Disappointment doesn’t even begin to cover my thoughts on this. Did it end the series well enough? Yes. Did it inspire me to read more of Schwab’s writing? No. Am I even more concerned that she is being compared to Diana Wynn Jones? YES.
A Gathering of Shadows and A Conjuring of Light aren’t so much book two and book three of the Shades of Magic trilogy as they are part one and part two of book two of the Shades of Magic duology. All three of the books in the “trilogy” take place in incredibly short amounts of time with a four month gap between one and two/three.
There was NOTHING shocking in this book. Not the opening scene (hello foreshadowing from very early in A Darker Shade of Magic), not the ending, and most definitely not the 500+ pages in between.
And I STILL don’t understand why it’s an “adult” novel and not a “young adult novel”. The writing, again, was simplistic. The only adult situations that I could figure out included less violence than any of the Hunger Games books and cunnilingus. I hope she didn’t classify it as adult because of the budding gay relationship. None of those three should put this out of reach of young adults, even the overarching good vs evil things were so reductive pre-teens would probably be okay with this.
I was disappointed in the deus ex machina of the entire series, again it over simplified things and made for a less than satisfactory ending. Not to mention there’s no meaningful action for hundreds of pages and then all of a sudden here’s a death, here’s another death, and oh wait here’s a pretend death that’s not really a death. It would’ve been different if there were hints or conversations about these deaths happening and not just an “I’ll plop this device here and this vaguely misleading device here” and then kill off characters without any real reason 400 pages later. UGH.

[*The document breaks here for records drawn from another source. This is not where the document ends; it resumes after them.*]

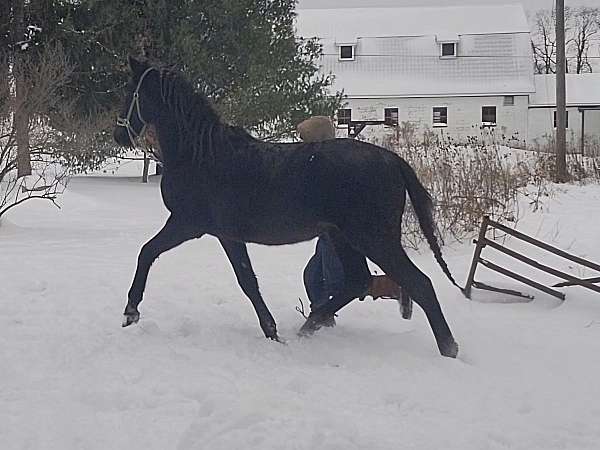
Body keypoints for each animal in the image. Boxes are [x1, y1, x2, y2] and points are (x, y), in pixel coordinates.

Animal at [113, 57, 460, 358]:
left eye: (130, 92)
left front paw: (131, 312)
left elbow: (147, 252)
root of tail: (393, 161)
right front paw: (272, 331)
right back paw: (309, 326)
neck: (199, 154)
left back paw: (449, 348)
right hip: (344, 238)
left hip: (374, 239)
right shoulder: (226, 234)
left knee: (419, 283)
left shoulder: (188, 224)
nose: (118, 134)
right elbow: (248, 280)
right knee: (357, 281)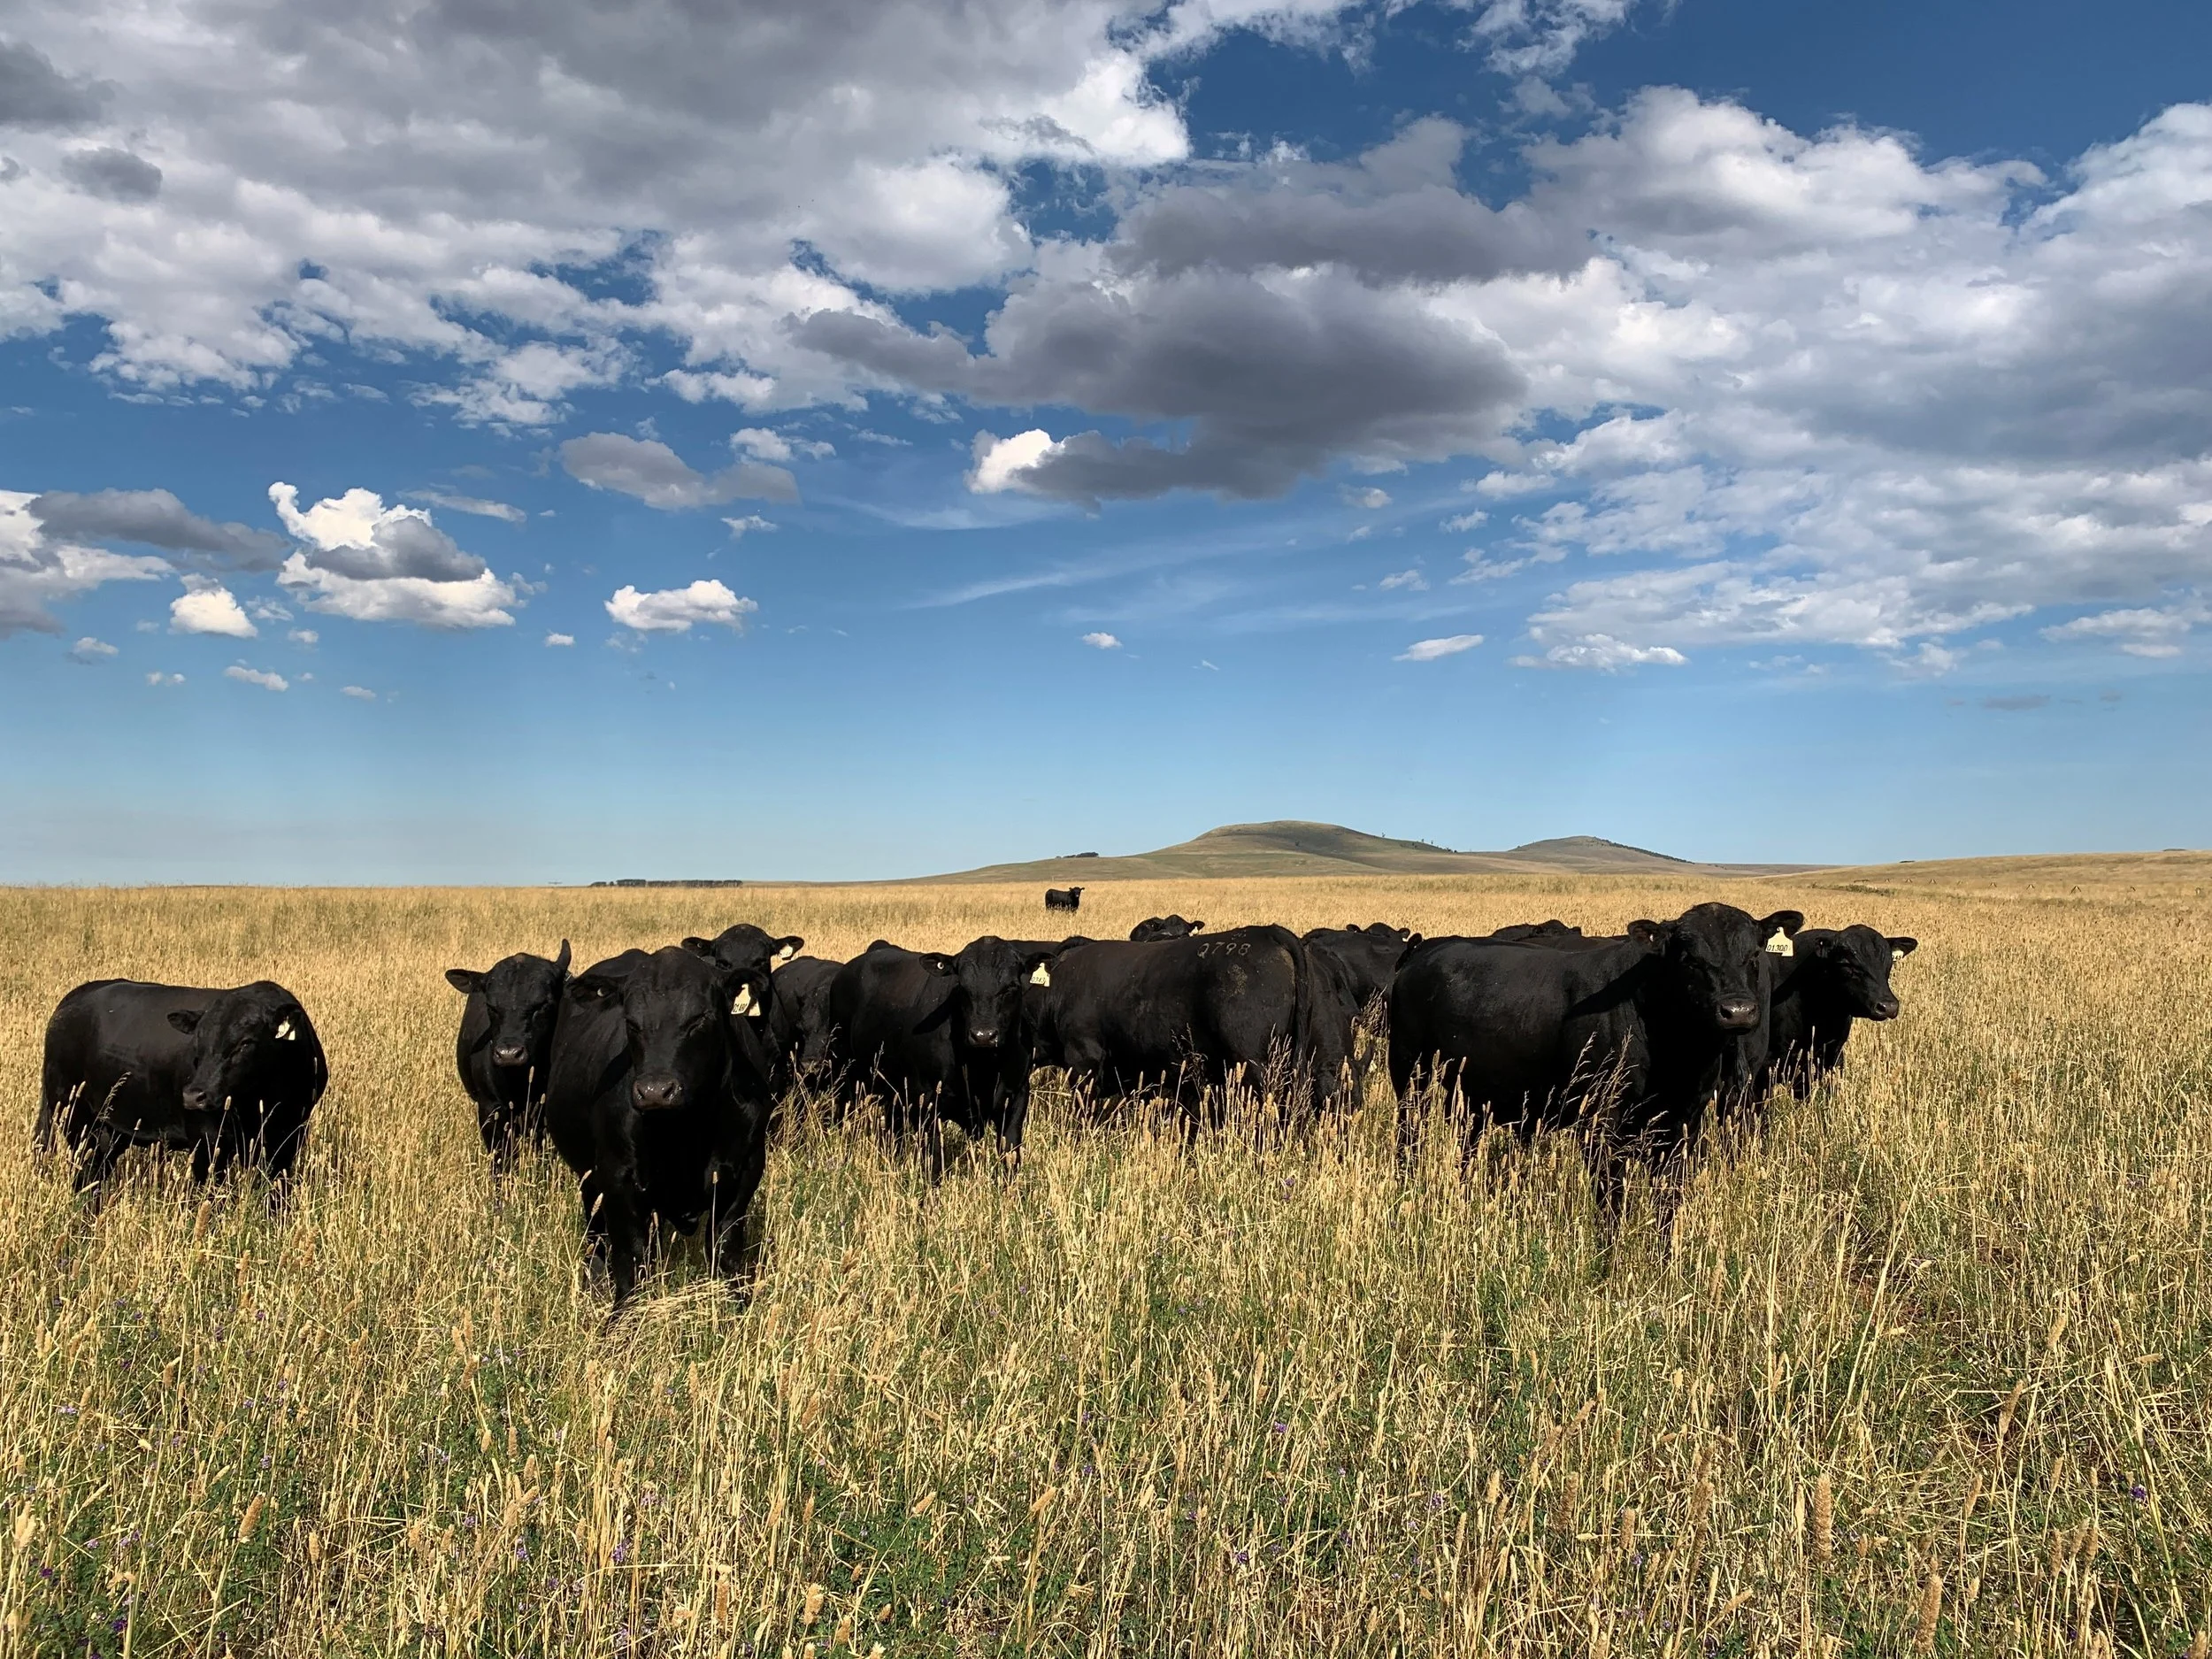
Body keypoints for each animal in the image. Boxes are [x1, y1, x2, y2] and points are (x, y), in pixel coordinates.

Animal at [37, 979, 328, 1199]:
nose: (194, 1095)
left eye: (246, 1043)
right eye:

The ending was okay in that it wrapped up the stories of all the main characters and even got me to smile at one point, but it was about as lackluster as the rest of the book.
Recommendation: If you read the first two, read this one. If you haven’t read the series yet, pass on the series. I put off writing my response for almost two weeks because I was so uninspired by this book and the series that had SO much potential.
Opening Line: “Delilah Bard—always a thief, recently a magician, and one day, hopefully, a pirate—was running as fast as she could.”
Closing Line: “Rhy raised his hand, and so did Kell, a single unspoken word between them. Anoshe.“ (Whited out to avoid spoilers, highlight to read.)
I’m sorry to hear this wasn’t any good, but it does make me glad that I gave up on this series after the second book bored me! If you ever do feel like giving the author another chance, I thought Vicious was much better and more original than the first two books in this series.
You definitely made the right decision. The food part is that the writing was so basic (juvenile?) at least I was able to power through.